§ **TEXTO DE LECTURA**
------------------------------------------------------------

Vía muerta
23 de marzo 2026 - 03:08
Si no fuera porque el ministro Óscar Puente tiene espalda ancha para aguantar y toda la tecnología de alta velocidad se ha invertido en la suya para tuitear, los retrasos estructurales de los trenes, las incidencias técnicas recurrentes y las averías que se repiten le habrían costado el puesto ya. Como yo creo que debería haber dimitido antes de ser nombrado, no insistiré en pedirla.
Se habla de unas infraestructuras tensionadas y se presume de inversión histórica, que tiene tela sin presupuestos, y mientras tanto el viajero pierde enlaces, citas médicas, jornadas de trabajo y la paciencia. La modernización del Gobierno es la megafonía pidiendo disculpas, hasta que llega Puente y amenaza con reventarte la cabeza, parece.
El Gobierno se escuda en informes técnicos que aconsejan prudencia, limitaciones, restricciones de circulación. Nadie discute la seguridad, faltaría más, pero la tragedia de Adamuz no ocurrió por un viento fuerte y al talud de Álora se lo llevó la lluvia, lo que no dice mucho de previsiones rigurosas. La seguridad no puede ser un escudo retórico para justificar el mal funcionamiento crónico que ya venía de antes. Adamuz y Álora son consecuencias, no causas.

------------------------------------------------------------

§ **MATERIAL PROPORCIONADO**
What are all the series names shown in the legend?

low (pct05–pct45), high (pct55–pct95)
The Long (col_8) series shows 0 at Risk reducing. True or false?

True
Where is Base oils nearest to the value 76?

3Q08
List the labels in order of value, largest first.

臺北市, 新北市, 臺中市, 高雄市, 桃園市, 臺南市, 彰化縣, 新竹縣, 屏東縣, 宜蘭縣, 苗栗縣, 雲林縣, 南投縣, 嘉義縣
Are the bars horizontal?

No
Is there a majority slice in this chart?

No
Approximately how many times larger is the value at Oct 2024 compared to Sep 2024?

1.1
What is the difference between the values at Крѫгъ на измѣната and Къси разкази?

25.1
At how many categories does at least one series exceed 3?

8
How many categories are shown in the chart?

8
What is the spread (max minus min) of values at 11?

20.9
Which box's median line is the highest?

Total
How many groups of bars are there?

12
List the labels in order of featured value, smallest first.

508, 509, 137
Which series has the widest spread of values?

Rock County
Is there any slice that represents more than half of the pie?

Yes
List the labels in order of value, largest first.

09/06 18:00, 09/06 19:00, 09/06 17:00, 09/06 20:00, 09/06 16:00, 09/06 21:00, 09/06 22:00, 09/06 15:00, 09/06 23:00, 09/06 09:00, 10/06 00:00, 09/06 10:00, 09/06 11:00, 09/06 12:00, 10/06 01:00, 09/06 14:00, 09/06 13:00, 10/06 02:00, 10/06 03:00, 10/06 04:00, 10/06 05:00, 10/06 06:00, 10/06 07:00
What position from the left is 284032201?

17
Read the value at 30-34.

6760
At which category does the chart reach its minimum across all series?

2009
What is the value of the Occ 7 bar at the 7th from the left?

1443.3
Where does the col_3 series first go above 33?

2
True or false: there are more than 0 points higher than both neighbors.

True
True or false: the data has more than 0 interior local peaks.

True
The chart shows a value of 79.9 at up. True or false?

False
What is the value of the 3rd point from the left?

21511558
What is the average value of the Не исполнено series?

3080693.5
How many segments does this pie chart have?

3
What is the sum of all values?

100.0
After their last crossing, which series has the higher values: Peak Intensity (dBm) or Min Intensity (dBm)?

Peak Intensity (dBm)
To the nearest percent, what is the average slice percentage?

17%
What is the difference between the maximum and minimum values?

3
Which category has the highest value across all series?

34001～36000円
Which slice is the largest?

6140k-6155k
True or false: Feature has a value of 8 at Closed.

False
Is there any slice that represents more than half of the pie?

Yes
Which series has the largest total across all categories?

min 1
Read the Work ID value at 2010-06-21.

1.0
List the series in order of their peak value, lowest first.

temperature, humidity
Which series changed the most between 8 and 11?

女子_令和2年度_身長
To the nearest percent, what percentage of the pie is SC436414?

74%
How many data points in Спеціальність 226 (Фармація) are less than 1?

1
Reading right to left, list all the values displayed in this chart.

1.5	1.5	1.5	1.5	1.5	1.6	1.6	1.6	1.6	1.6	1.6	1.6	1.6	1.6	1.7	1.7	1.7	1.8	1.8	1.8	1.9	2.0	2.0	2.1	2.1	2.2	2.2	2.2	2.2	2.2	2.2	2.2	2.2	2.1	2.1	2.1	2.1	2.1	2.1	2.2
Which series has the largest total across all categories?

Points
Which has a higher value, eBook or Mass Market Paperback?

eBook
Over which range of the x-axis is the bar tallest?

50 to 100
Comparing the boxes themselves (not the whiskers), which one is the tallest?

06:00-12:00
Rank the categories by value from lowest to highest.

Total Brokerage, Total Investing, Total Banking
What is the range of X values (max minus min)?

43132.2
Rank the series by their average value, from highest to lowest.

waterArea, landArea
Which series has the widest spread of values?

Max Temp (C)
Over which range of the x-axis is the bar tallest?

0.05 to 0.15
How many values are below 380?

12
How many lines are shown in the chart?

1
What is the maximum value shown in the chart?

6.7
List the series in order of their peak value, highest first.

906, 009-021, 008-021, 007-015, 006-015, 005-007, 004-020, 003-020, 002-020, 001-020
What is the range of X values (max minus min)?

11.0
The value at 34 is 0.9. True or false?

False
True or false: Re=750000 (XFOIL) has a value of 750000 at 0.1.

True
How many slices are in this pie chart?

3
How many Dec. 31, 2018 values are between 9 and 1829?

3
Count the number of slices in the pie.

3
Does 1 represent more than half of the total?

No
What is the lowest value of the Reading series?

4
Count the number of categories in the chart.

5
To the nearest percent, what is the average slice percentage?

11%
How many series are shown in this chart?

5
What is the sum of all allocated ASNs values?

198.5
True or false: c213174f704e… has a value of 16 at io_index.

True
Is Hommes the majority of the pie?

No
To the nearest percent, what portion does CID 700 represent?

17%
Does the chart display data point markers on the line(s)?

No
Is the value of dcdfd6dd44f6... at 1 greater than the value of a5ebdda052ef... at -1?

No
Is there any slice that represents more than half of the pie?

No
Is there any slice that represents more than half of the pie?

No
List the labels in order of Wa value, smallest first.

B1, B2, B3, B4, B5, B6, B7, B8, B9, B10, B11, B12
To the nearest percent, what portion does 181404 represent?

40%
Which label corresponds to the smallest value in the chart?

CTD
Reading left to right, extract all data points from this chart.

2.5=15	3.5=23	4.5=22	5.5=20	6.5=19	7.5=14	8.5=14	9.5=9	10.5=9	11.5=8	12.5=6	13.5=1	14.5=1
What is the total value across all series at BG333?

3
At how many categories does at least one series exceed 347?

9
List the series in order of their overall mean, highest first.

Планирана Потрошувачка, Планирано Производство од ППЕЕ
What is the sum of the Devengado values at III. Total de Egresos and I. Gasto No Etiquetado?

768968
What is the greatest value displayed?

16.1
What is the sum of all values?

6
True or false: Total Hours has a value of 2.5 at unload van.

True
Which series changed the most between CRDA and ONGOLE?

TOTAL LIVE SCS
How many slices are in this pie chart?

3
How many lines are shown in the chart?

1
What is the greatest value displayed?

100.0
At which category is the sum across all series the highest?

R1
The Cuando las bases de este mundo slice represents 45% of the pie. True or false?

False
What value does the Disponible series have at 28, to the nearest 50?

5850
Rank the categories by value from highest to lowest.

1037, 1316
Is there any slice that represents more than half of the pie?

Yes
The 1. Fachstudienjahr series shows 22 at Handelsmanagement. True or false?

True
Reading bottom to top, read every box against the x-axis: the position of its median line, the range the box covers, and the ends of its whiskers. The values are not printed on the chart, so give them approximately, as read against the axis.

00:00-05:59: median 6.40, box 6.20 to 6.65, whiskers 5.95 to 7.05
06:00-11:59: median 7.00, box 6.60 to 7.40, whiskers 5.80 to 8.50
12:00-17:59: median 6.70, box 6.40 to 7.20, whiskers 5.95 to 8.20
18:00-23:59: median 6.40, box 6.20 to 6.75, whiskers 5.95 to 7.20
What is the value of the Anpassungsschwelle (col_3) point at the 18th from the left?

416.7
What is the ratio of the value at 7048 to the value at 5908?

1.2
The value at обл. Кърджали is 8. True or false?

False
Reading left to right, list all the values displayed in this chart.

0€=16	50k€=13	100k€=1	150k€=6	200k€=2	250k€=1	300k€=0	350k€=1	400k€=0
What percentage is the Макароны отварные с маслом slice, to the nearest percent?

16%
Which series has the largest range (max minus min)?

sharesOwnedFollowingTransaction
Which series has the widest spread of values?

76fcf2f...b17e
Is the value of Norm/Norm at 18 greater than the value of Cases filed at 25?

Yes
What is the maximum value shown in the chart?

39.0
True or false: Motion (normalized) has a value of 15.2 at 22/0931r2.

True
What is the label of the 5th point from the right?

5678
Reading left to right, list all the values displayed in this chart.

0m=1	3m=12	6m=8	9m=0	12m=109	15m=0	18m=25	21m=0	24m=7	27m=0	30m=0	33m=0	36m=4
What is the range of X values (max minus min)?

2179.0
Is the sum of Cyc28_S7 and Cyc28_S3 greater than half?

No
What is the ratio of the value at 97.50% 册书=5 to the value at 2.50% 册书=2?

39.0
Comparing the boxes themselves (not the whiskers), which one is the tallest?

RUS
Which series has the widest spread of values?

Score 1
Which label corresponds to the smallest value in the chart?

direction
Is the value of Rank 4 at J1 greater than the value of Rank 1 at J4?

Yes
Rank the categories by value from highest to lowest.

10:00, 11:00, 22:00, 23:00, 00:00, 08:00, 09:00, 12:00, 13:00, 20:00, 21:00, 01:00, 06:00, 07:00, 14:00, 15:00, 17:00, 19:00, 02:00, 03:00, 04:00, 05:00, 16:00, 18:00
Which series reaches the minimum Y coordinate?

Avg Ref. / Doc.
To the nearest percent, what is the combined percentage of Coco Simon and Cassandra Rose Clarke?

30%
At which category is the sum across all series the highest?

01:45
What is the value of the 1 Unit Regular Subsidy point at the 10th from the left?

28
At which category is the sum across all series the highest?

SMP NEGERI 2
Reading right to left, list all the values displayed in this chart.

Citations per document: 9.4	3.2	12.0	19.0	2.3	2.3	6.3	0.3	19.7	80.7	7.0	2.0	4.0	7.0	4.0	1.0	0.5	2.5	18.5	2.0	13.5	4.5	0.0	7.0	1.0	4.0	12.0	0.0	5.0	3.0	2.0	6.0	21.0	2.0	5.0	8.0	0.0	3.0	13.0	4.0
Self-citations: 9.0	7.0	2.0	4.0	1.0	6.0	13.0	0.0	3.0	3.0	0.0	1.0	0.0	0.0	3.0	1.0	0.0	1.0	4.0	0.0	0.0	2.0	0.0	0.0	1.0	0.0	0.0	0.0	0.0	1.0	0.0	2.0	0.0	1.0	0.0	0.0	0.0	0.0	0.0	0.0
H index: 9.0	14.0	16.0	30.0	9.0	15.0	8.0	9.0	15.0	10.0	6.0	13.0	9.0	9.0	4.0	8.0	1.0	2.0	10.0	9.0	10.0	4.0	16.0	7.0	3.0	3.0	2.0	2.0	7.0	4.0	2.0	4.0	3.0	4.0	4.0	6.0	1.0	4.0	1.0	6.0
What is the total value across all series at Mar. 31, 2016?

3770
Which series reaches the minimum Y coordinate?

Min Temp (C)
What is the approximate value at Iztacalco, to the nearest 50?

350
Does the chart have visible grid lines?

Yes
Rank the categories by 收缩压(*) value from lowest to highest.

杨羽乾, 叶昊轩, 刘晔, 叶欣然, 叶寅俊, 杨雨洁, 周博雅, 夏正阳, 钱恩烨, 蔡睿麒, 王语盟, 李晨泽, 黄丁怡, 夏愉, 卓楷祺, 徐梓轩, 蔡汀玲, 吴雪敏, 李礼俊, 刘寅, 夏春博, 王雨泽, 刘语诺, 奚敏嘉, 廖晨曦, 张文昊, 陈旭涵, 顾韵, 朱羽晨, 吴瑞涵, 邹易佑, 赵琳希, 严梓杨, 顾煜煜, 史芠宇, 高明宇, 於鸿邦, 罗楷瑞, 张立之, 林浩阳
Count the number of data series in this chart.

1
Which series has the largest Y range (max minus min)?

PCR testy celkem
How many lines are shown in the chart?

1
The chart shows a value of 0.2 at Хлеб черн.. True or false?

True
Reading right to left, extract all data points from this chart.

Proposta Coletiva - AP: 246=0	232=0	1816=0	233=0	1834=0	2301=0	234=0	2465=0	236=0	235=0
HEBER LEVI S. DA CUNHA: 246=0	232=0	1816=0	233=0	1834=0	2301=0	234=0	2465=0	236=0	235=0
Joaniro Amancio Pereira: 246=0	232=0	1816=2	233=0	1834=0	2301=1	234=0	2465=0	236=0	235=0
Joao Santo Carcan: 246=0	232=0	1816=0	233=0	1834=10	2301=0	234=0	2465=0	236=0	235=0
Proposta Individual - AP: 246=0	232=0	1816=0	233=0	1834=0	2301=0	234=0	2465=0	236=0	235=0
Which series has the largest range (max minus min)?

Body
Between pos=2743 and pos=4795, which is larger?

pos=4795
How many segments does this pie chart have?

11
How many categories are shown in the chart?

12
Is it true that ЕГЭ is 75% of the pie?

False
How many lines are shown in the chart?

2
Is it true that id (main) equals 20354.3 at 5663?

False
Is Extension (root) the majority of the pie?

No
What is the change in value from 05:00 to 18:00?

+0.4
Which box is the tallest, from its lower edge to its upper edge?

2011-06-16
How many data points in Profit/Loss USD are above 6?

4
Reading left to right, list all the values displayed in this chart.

------------------------------------------------------------

§ **CONSIGNA A**
Indica, por favor, si cada afirmación concuerda con la columna sobre los trenes y responde sí o no, citando literalmente las palabras de la columna que lo deciden: (i) la tragedia de Adamuz ocurrió por un viento fuerte; (ii) al talud de Álora se lo llevó la lluvia; (iii) Adamuz y Álora se presentan como causas del mal funcionamiento.
§ **CONSIGNA B**
Sigue escribiendo la columna sobre los retrasos de los trenes a partir de su última frase.

§ **ESPACIO DE RESPUESTA A**
(i) No: «la tragedia de Adamuz no ocurrió por un viento fuerte».
(ii) Sí: «al talud de Álora se lo llevó la lluvia».
(iii) No: «Adamuz y Álora son consecuencias, no causas».

§ **ESPACIO DE RESPUESTA B**
El problema no es una avería puntual. Es la acumulación. Es la sensación de que las cifras reales se fragmentan, de que los datos se presentan agregados, de que las responsabilidades se diluyen en un ecosistema público donde todo depende de todos y, por tanto, de nadie. Se anuncian miles de millones, la adecuación de tramos, la colaboración infinita y se multiplican titulares. Pero lo esencial –que el sistema funcione con regularidad, transparencia y responsabilidad– queda siempre relegado.
Renfe y Adif no son empresas privadas compitiendo en el mercado. Son estructuras públicas sostenidas por todos. Y cuando lo público falla sin consecuencias claras, lo que se deteriora no es solo el servicio, sino la confianza. Aquí no funciona y al político teóricamente responsable le preocupa más llamar facha al que se queja.
Yo no pido milagros, pido verdad. Datos completos. Responsables identificables. Planes verificables. Si la ineficiencia se normaliza y la información se administra para capear el temporal, el retraso no es ferroviario. Estos tipos averían el país y lo paran. Y así no llegamos.